Institute of Biotechnology, Gebze Technical University, Gebze, 41400 Kocaeli, Turkey.
Institute of Medical and Biomedical Education, St George's University of London, Cranmer Terrace, Tooting, London SW17 0RE, UK.
Viruses. 2020 Jun 4;12(6):614. doi: 10.3390/v12060614.
Severe acute respiratory syndrome coronavirus-2 (SARS-CoV-2) is a member of the family, which causes COVID-19 disease. SARS-CoV-2 pathogenicity in humans leads to increased mortality rates due to alterations of significant pathways, including some resulting in exacerbated inflammatory responses linked to the "cytokine storm" and extensive lung pathology, as well as being linked to a number of comorbidities. Our current study compared five SARS-CoV-2 sequences from different geographical regions to those from SARS, MERS and two cold viruses, OC43 and 229E, to identify the presence of miR-like sequences. We identified seven key miRs, which highlight considerable differences between the SARS-CoV-2 sequences, compared with the other viruses. The level of conservation between the five SARS-CoV-2 sequences was identical but poor compared with the other sequences, with SARS showing the highest degree of conservation. This decrease in similarity could result in reduced levels of transcriptional control, as well as a change in the physiological effect of the virus and associated host-pathogen responses. MERS and the milder symptom viruses showed greater differences and even significant sequence gaps. This divergence away from the SARS-CoV-2 sequences broadly mirrors the phylogenetic relationships obtained from the whole-genome alignments.
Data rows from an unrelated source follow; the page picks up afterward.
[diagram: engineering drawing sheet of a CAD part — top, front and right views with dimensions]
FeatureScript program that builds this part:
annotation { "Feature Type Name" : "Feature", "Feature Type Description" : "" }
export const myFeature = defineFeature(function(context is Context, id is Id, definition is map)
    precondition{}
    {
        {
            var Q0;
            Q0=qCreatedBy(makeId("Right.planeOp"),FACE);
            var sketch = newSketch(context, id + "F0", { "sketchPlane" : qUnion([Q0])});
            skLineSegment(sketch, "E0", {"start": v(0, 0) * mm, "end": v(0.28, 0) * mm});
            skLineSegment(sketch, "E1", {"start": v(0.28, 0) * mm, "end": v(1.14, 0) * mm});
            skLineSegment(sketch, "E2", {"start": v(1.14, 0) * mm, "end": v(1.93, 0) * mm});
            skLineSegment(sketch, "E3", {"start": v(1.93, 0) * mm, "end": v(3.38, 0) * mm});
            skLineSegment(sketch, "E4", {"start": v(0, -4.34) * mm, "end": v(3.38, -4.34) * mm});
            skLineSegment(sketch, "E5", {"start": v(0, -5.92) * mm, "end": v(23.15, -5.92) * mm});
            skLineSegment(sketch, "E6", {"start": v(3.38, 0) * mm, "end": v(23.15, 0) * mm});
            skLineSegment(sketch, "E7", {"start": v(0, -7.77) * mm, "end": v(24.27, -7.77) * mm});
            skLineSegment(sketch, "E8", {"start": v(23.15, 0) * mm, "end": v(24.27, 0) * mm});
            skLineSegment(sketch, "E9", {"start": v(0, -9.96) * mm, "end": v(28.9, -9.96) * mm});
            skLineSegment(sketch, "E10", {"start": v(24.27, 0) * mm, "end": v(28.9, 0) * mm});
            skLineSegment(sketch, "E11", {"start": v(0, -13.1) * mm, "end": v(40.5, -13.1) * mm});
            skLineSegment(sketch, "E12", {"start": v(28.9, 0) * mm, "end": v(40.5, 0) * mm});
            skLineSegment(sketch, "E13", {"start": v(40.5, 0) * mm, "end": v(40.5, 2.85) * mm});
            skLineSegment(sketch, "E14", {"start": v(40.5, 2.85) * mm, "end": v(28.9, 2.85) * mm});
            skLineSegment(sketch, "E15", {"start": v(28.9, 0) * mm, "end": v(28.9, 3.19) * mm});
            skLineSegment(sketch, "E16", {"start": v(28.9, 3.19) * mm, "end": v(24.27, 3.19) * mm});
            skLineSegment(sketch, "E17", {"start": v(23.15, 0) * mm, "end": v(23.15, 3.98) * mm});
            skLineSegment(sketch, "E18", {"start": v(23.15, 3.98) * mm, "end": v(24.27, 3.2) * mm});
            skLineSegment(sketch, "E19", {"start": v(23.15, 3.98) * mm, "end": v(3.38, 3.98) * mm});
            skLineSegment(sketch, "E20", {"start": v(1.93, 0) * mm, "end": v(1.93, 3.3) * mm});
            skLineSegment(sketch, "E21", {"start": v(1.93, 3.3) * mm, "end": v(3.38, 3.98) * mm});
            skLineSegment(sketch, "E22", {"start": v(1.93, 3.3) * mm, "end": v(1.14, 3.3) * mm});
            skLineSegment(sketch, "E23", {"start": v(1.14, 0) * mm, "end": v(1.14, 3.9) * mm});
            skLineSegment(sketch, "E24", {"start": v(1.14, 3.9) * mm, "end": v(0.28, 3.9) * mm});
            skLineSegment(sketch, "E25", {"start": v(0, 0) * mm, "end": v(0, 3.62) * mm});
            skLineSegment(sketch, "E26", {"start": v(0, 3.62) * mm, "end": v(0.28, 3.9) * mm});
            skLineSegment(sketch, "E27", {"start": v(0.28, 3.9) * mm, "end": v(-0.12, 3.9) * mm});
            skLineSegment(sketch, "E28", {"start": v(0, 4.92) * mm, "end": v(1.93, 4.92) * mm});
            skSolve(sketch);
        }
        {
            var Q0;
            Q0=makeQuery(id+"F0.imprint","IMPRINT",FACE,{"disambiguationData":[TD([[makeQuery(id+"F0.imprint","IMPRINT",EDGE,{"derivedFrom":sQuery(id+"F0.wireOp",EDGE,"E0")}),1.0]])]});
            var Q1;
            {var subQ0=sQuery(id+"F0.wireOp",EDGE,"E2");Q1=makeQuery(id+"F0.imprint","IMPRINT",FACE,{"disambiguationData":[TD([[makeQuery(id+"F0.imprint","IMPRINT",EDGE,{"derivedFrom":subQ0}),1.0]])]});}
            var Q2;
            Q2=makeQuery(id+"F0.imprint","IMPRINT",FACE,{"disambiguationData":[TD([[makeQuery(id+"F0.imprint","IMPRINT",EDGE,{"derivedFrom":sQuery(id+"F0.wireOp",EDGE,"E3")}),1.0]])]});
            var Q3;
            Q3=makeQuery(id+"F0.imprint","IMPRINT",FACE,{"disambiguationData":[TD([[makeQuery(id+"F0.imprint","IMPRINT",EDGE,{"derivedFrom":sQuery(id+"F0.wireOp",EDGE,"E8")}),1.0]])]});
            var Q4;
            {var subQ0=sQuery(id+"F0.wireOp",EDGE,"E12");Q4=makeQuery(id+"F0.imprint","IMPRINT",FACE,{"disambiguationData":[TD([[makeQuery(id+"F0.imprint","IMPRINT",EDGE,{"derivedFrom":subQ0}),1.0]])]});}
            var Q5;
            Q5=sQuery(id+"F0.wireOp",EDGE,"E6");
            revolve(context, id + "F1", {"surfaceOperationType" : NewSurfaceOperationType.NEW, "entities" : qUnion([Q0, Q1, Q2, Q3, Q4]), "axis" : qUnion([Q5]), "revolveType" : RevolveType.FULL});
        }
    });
Therefore, patterns of mutation, occurring during sequence divergence from the longer established human viruses to the more recent ones, may have led to the emergence of sequence motifs that can be related directly to the pathogenicity of SARS-CoV-2. Importantly, we identified 7 key-microRNAs (miRs 8066, 5197, 3611, 3934-3p, 1307-3p, 3691-3p, 1468-5p) with significant links to KEGG pathways linked to viral pathogenicity and host responses. According to Bioproject data (PRJNA615032), SARS-CoV-2 mediated transcriptomic alterations were similar to the target pathways of the selected 7 miRs identified in our study. This mechanism could have considerable significance in determining the symptom spectrum of future potential pandemics. KEGG pathway analysis revealed a number of critical pathways linked to the seven identified miRs that may provide insight into the interplay between the virus and comorbidities. Based on our reported findings, miRNAs may constitute potential and effective therapeutic approaches in COVID-19 and its pathological consequences.
严重急性呼吸系统综合症冠状病毒 2(SARS-CoV-2)是冠状病毒科的一个成员,它导致 COVID-19 疾病。SARS-CoV-2 在人类中的致病性导致死亡率增加,这是由于重要途径的改变,包括一些导致与“细胞因子风暴”和广泛的肺病理学相关的炎症反应加剧,以及与许多合并症有关。我们目前的研究比较了来自不同地理区域的五个 SARS-CoV-2 序列与 SARS、MERS 和两种冷病毒 OC43 和 229E 的 miR 样序列的存在。我们确定了七个关键的 mirs,这些 mirs 突出了 SARS-CoV-2 序列与其他病毒之间的显著差异。与其他病毒相比,五个 SARS-CoV-2 序列之间的保守程度相同,但较差。SARS 显示出最高程度的保守性。这种相似性的降低可能导致转录控制水平降低,以及病毒和相关宿主-病原体反应的生理效应改变。MERS 和症状较轻的病毒显示出更大的差异,甚至存在显著的序列缺口。这种远离 SARS-CoV-2 序列的发散广泛反映了从更长时间建立的人类病毒到最近病毒的全基因组比对中获得的系统发育关系。因此,在从更长时间建立的人类病毒到最近病毒的序列分化过程中发生的突变模式可能导致与 SARS-CoV-2 的致病性直接相关的序列基序的出现。重要的是,我们确定了 7 个关键 microRNAs(miRs 8066、5197、3611、3934-3p、1307-3p、3691-3p、1468-5p),它们与与病毒致病性和宿主反应相关的 KEGG 途径有显著联系。根据 Bioproject 数据(PRJNA615032),SARS-CoV-2 介导的转录组改变与我们研究中确定的 7 个选定 mir 的靶途径相似。这种机制在确定未来潜在大流行的症状谱方面可能具有重要意义。KEGG 途径分析揭示了与七个鉴定的 mirs 相关的一些关键途径,这可能为病毒与合并症之间的相互作用提供了一些见解。基于我们的报告结果,miRs 可能构成 COVID-19 及其病理后果的潜在有效治疗方法。